Donnerstag, 01. Dezember 2022

Xavier Naidoo: ESC-Ausladung ist „okay für mich“

21. November 2015 | Kategorie: Nachrichten, Panorama
Facebook-Seite von Xavier Naidoo.

Facebook-Seite von Xavier Naidoo.

Berlin  – Der Sänger Xavier Naidoo hat gelassen auf die Entscheidung des NDR reagiert, ihn nun doch nicht beim „Eurovision Song Contest“ (ESC) für Deutschland antreten zu lassen.

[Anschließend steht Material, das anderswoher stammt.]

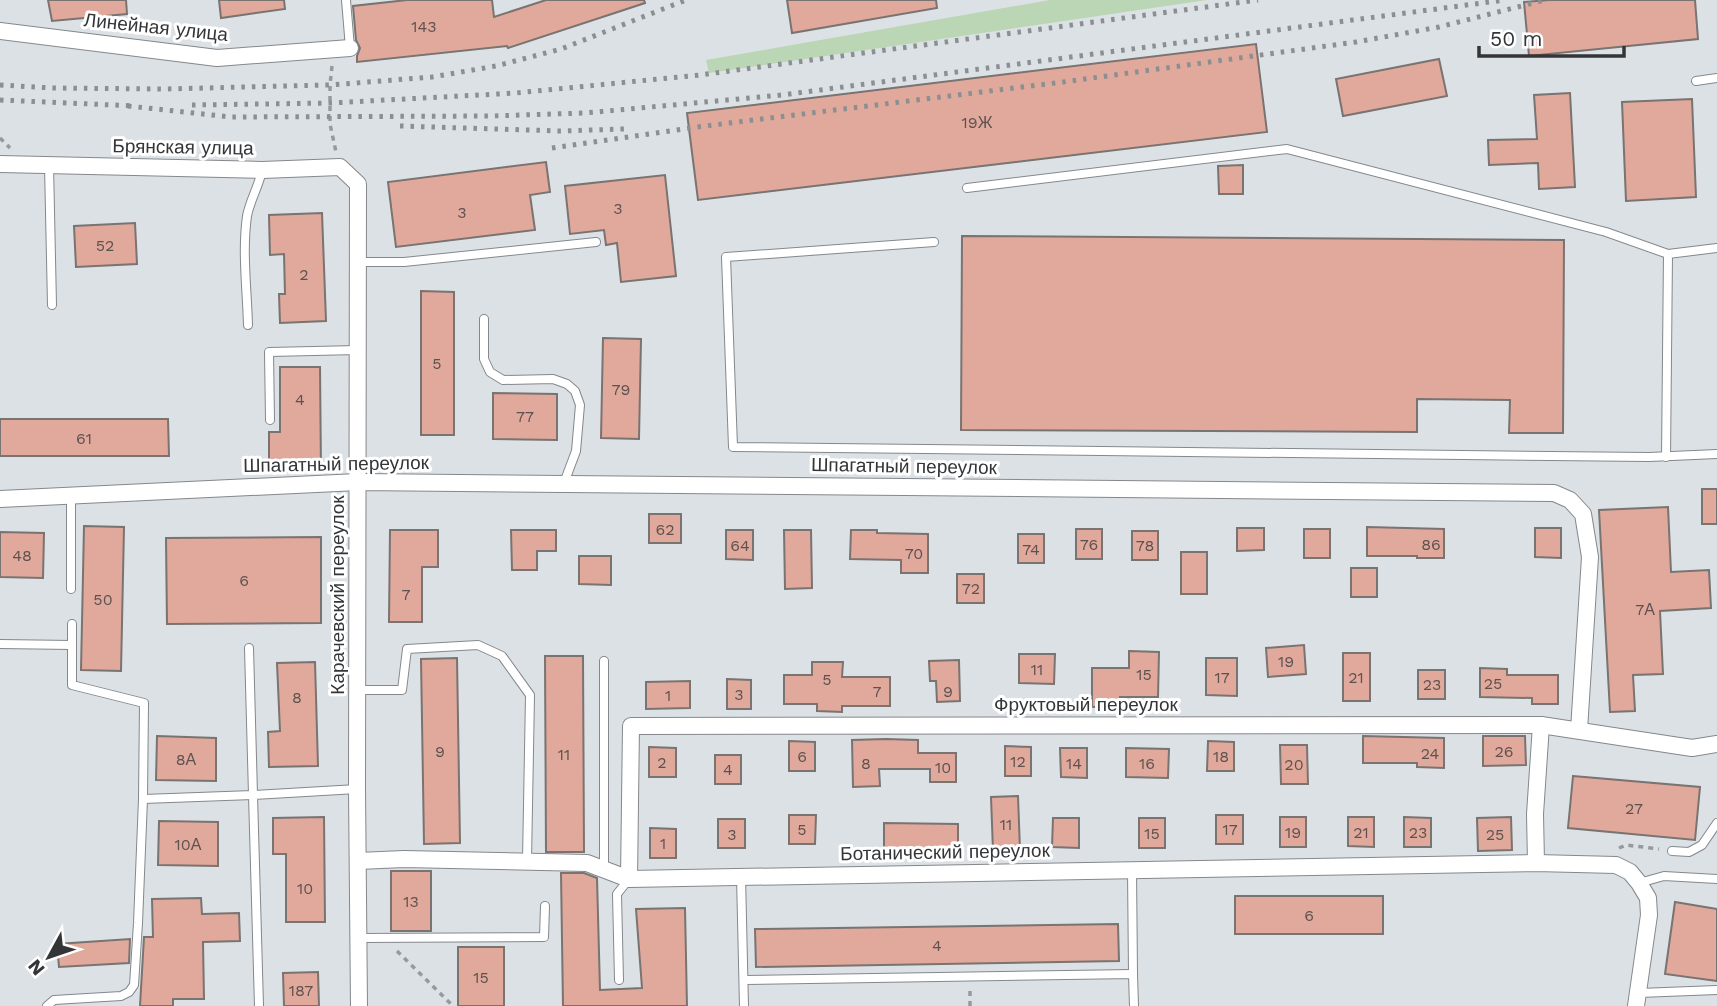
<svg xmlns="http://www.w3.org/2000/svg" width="1717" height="1006" viewBox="0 0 1717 1006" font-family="'Work Sans',sans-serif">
<rect width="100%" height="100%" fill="#dce1e5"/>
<polygon fill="#bad6b5" points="1050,0 1207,0 709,73 706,60"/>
<g fill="#e1a99b" stroke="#797371" stroke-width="2">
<polygon points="48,0 126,0 127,14 52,21"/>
<polygon points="219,0 284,0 285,9 221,18"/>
<polygon points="407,0 492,0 494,17 546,0 644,0 645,3 508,48 507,46 357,62 357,56 360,48 356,40 353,6"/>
<polygon points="787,0 936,0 937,8 792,33"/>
<polygon points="1549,0 1695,0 1698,39 1529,56 1524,2"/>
<polygon points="1256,44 1267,132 698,200 687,113"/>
<polygon points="1439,59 1447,96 1343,116 1336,79"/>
<polygon points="1570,93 1575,187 1539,189 1538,163 1489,165 1488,140 1537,139 1534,95"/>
<polygon points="1692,99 1696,197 1626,201 1622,102"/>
<polygon points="546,162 550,192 530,195 535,230 396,247 388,182"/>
<polygon points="1243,165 1243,194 1219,194 1218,166"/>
<polygon points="665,175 676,276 621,282 617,243 606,245 604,230 570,234 565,186"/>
<polygon points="322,213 326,321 280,323 279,294 285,294 284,254 270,255 269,215"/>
<polygon points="135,223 137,264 76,267 74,226"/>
<polygon points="962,236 1564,240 1563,433 1509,433 1510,400 1417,399 1417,432 961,430"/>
<polygon points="421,291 454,292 454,435 421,435"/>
<polygon points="603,338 641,339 639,439 601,438"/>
<polygon points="280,367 320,367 321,472 269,472 269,432 280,432"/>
<polygon points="493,393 557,394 557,440 493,439"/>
<polygon points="0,419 168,419 169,456 0,456"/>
<rect x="1702" y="489" width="15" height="35"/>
<polygon points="1668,507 1671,572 1709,570 1711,608 1660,611 1663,674 1633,675 1635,711 1610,712 1599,510"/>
<rect x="649" y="514" width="32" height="29"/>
<polygon points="84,526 124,527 121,671 81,670"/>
<polygon points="1367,527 1444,529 1444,558 1417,558 1417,556 1367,556"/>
<polygon points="1237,528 1264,528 1264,550 1237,551"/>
<polygon points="1535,528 1561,528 1561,558 1535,557"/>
<rect x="1076" y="529" width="26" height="30"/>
<rect x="1304" y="529" width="26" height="29"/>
<polygon points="390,530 438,530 438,567 422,567 422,622 389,622"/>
<polygon points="511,530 556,530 556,551 537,551 537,570 512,570"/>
<polygon points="726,530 753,530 753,560 726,559"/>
<polygon points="784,530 811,530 812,588 785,589"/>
<polygon points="851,530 877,530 877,533 928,534 928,573 901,573 901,560 850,559"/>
<rect x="1132" y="531" width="26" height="29"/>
<polygon points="0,532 44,533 43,578 0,577"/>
<rect x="1018" y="534" width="26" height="29"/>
<polygon points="321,537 321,623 167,624 166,538"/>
<rect x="1181" y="552" width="26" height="42"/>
<polygon points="579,556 611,556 611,585 579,584"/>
<rect x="1351" y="568" width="26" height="29"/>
<rect x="957" y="574" width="27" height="29"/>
<polygon points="1304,645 1306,674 1268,677 1266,648"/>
<polygon points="1129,651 1159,652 1158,697 1120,697 1120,706 1092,707 1092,668 1129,668"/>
<rect x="1343" y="653" width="27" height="48"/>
<polygon points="1019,654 1055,654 1054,684 1019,683"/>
<polygon points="545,656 583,656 584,852 546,852"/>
<polygon points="457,658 460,843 424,844 421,659"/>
<polygon points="1206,658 1237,658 1237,696 1206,695"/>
<polygon points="959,660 960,701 937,702 936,681 930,681 929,661"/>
<polygon points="315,662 318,766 269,767 268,732 280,731 277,663"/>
<polygon points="812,662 843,662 842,677 890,677 890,706 842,706 842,712 817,711 817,704 784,704 784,675 812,675"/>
<polygon points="1480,668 1507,669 1507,675 1558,675 1558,704 1532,704 1532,698 1480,697"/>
<rect x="1418" y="670" width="27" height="29"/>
<polygon points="727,679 751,680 751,709 727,709"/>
<polygon points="690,681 690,708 646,709 646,682"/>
<polygon points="157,736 216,738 216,781 156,780"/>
<polygon points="1363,736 1444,738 1444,768 1417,767 1417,763 1363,763"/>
<polygon points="1483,736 1525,736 1526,765 1483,766"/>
<polygon points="886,739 918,740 918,753 956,753 956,782 930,782 930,769 879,769 880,786 853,787 852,740"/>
<polygon points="789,741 815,742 815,771 789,771"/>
<polygon points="1208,741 1234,742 1234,771 1207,771"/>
<polygon points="1280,745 1307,745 1308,784 1281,784"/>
<polygon points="1005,746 1031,747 1031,776 1005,776"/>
<polygon points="649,747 676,748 676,777 649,777"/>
<polygon points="1060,748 1087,748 1087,778 1061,777"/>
<polygon points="1126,748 1169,749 1168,778 1126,777"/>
<rect x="715" y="755" width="26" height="29"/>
<polygon points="1573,776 1700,787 1695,840 1568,828"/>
<polygon points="1018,796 1020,850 993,851 991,797"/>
<polygon points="789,815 816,815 815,844 789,844"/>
<rect x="1216" y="815" width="27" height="29"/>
<polygon points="324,817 325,922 286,922 286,854 273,854 273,818"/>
<rect x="1280" y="817" width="26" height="30"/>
<polygon points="1348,817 1374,817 1374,847 1348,846"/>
<polygon points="1404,817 1431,818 1431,847 1404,847"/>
<polygon points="1511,817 1512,850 1478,851 1477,818"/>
<polygon points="1053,818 1079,818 1079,848 1052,847"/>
<rect x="1139" y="818" width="26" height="30"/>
<rect x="718" y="819" width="27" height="29"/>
<polygon points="159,821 218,822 218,866 158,865"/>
<polygon points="884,823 958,824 958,853 884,852"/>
<polygon points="650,828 676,829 676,858 650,858"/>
<rect x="391" y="871" width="40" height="60"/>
<polygon points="561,873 584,873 597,878 600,990 642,988 636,909 685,908 687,1006 563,1006"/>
<rect x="1235" y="896" width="148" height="38"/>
<polygon points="201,898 202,914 239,913 240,941 203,942 204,999 173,999 173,1006 140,1006 144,937 153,937 152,899"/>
<polygon points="1675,902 1717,909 1717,981 1665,974"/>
<polygon points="1118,924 1119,961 756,967 755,929"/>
<polygon points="130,939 129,963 59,967 57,944"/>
<rect x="458" y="947" width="46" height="59"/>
<polygon points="318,972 319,1006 284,1006 283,973"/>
</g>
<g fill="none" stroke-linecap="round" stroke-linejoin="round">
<defs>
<g id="service">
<polyline points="346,0 350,48"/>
<polyline points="1696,81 1717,78"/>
<polyline points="49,165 52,305"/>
<polyline points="967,188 1287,149 1606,232 1668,254"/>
<polyline points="934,242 726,257 733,447 1649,457 1717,454"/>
<polyline points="358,262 404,262 596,242"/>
<polyline points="484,319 484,359 490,372 503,380 553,379 567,384 575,391 580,405 576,451 564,483"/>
<path d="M248 325C247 289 242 252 247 216 250 200 259 186 262 170"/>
<polyline points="270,420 269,352 358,350"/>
<polyline points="1666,457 1668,254 1717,248"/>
<polyline points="71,495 71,589"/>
<polyline points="72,624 72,685 144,703 143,799 253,795 249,648"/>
<polyline points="0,644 72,645"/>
<polyline points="604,661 604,869"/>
<polyline points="358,690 402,690 407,649 478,645 502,656 530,695 527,861"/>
<polyline points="1672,851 1689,852 1702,845 1717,823"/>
<polyline points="1132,870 1133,974"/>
<polyline points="741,876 744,1006"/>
<polyline points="1639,883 1664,876 1717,879"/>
<polyline points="359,938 544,937 545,906"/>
<polyline points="619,980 617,894 629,879"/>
<polyline points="744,980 1133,974 1134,1006"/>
<polyline points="1639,993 1717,990"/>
<polyline points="47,1006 54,1000 121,996 129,992 134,985 138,923 143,799"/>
<polyline points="259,1006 253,795 357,789"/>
</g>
<g id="minor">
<polyline points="0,31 217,58 350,48"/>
<polyline points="0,164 262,170 340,167 358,184 357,789 359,1006"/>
<polyline points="0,499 358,482 1554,493 1570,500 1583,514 1590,557 1579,730"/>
<polyline points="358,861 404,859 587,863 629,879 1536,863 1616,865 1630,872 1639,883 1648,898 1649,915 1636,1006"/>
<polyline points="1536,863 1535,814 1541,725"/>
<polyline points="629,879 631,726 1541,725 1692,748 1717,744"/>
</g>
</defs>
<use href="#service" stroke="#84888c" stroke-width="10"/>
<use href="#minor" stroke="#84888c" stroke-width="18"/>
<g stroke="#969a9d" stroke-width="3.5" stroke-dasharray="5 5" stroke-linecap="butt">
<polyline points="332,66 330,85 330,124 336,152"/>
<polyline points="0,138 10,148"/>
<polyline points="1619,848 1626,845 1659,849"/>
<polyline points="397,951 453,1006"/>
<polyline points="970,1006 970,989"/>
</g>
<use href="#service" stroke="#fff" stroke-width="8"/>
<use href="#minor" stroke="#fff" stroke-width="16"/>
<g stroke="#8c8f92" stroke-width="5" stroke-dasharray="3.5 7" stroke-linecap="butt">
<polyline points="0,85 52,88 163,89 330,85 432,77 496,66 561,49 686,0"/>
<polyline points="0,100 136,106"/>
<polyline points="192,105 331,103 516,93 700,75 1258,0"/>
<polyline points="128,106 231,117 491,116 585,113 782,95 1505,0"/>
<polyline points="400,126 560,131 624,129"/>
<polyline points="552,148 705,126 1063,82 1356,42 1439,27 1545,0"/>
</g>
</g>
<g text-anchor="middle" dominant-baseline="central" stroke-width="6" stroke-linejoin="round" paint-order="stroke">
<g font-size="16" fill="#5e5250">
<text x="424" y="26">143</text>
<text x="977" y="122">19Ж</text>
<text x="618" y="208">3</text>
<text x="462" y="212">3</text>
<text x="105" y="245">52</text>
<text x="304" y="274">2</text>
<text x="437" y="363">5</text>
<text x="621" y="389">79</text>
<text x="300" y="399">4</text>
<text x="525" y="416">77</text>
<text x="84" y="438">61</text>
<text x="665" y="529">62</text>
<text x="1089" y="544">76</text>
<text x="1431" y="544">86</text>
<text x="740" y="545">64</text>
<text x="1145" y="545">78</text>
<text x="1031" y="549">74</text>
<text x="914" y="553">70</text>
<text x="22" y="555">48</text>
<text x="244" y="580">6</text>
<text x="971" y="588">72</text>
<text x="406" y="594">7</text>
<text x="103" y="599">50</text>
<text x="1645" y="609">7А</text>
<text x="1286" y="661">19</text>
<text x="1037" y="669">11</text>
<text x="1144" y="674">15</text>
<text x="1222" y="677">17</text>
<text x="1356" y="677">21</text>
<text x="827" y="679">5</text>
<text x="1493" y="683">25</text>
<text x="1432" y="684">23</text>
<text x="877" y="691">7</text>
<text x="948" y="691">9</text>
<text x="739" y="694">3</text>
<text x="668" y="695">1</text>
<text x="297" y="697">8</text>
<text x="440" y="751">9</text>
<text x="1504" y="751">26</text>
<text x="1430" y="753">24</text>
<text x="564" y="754">11</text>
<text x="802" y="756">6</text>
<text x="1221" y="756">18</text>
<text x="186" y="759">8А</text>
<text x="1018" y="761">12</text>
<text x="662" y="762">2</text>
<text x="866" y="763">8</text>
<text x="1074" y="763">14</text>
<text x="1147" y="763">16</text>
<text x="1294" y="764">20</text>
<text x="943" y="767">10</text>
<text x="728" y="769">4</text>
<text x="1634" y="808">27</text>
<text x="1006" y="824">11</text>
<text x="802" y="829">5</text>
<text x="1230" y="829">17</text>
<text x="1293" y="832">19</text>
<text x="1361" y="832">21</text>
<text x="1418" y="832">23</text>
<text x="1152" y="833">15</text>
<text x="732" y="834">3</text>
<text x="1495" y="834">25</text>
<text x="663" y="843">1</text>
<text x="188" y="844">10А</text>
<text x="305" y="888">10</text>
<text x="411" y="901">13</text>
<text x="1309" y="915">6</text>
<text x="937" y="945">4</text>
<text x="481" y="977">15</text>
<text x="301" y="990">187</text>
</g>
<g font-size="19" fill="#333537" stroke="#fff">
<text transform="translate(156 27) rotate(6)">Линейная улица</text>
<text transform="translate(183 147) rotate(1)">Брянская улица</text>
<text transform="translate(336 464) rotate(-1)">Шпагатный переулок</text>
<text transform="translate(904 466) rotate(1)">Шпагатный переулок</text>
<text transform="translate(337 595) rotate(-90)">Карачевский переулок</text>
<text x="1086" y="704">Фруктовый переулок</text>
<text transform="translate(945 852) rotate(-1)">Ботанический переулок</text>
</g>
</g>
<g transform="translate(49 957) rotate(230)" stroke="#ffffff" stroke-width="5" paint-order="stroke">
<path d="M0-5L12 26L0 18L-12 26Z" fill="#333537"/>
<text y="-10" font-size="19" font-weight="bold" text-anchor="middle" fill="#333537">N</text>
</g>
<path d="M1479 46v10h145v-10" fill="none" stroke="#333537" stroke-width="3.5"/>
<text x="1490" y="46" font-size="21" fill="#333537" stroke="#ffffff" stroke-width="5" paint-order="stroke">50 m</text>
</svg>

„Vor einigen Monaten ist die ARD auf mich zugekommen und hat mich gebeten, im nächsten Jahr für Deutschland beim `Eurovision Song Contest` in Stockholm anzutreten“, schrieb der Sänger am Samstag auf Facebook. „Das war der alleinige Vorschlag der ARD.“

Er habe „nach reichlicher Überlegung schließlich zugesagt“, da „dieser Wettbewerb ein ganz besonderes Ereignis für mich gewesen wäre“, so Naidoo. “

Wenn sich nun kurz nach unserer vertraglichen Einigung mit dem NDR und dem Abschluss aller Vorbereitungen die Planungen der ARD durch einseitige Entscheidung geändert haben, dann ist das ok für mich. Meine Leidenschaft für die Musik und mein Einsatz für Liebe, Freiheit, Toleranz und Miteinander wird hierdurch nicht gebremst.“  (dts Nachrichtenagentur)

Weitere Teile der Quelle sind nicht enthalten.